-- RECORDS follows --
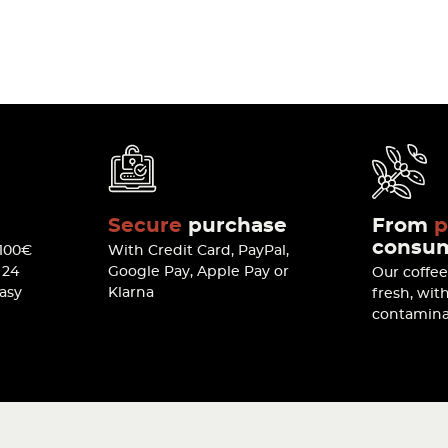
Secure
purchase
From
p
consu
 100€
With Credit Card, PayPal,
 24
Google Pay, Apple Pay or
Our coffe
easy
Klarna
fresh, wit
contamina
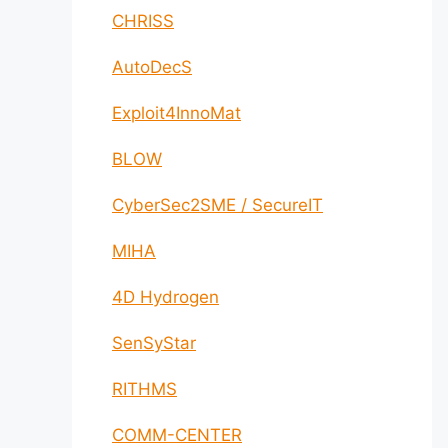
CHRISS
AutoDecS
Exploit4InnoMat
BLOW
CyberSec2SME / SecureIT
MIHA
4D Hydrogen
SenSyStar
RITHMS
COMM-CENTER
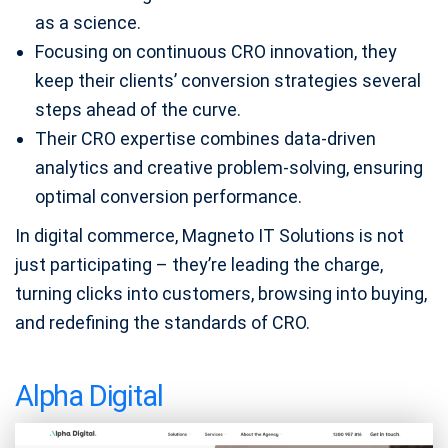
as a science.
Focusing on continuous CRO innovation, they
keep their clients’ conversion strategies several
steps ahead of the curve.
Their CRO expertise combines data-driven
analytics and creative problem-solving, ensuring
optimal conversion performance.
In digital commerce, Magneto IT Solutions is not
just participating – they’re leading the charge,
turning clicks into customers, browsing into buying,
and redefining the standards of CRO.
Alpha Digital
-- RECORDS concluded --
§ **AIM OF THE EXERCISE**: Please repeat exactly the lines from the one containing "Google Pay, Apple Pay or" through the last line of the records, both included, and leave out the pictures.

§ **EXPECTED ANSWER**:
Google Pay, Apple Pay or
Our coffe
easy
Klarna
fresh, wit
contamina
CHRISS
AutoDecS
Exploit4InnoMat
BLOW
CyberSec2SME / SecureIT
MIHA
4D Hydrogen
SenSyStar
RITHMS
COMM-CENTER
as a science.
Focusing on continuous CRO innovation, they
keep their clients’ conversion strategies several
steps ahead of the curve.
Their CRO expertise combines data-driven
analytics and creative problem-solving, ensuring
optimal conversion performance.
In digital commerce, Magneto IT Solutions is not
just participating – they’re leading the charge,
turning clicks into customers, browsing into buying,
and redefining the standards of CRO.
Alpha Digital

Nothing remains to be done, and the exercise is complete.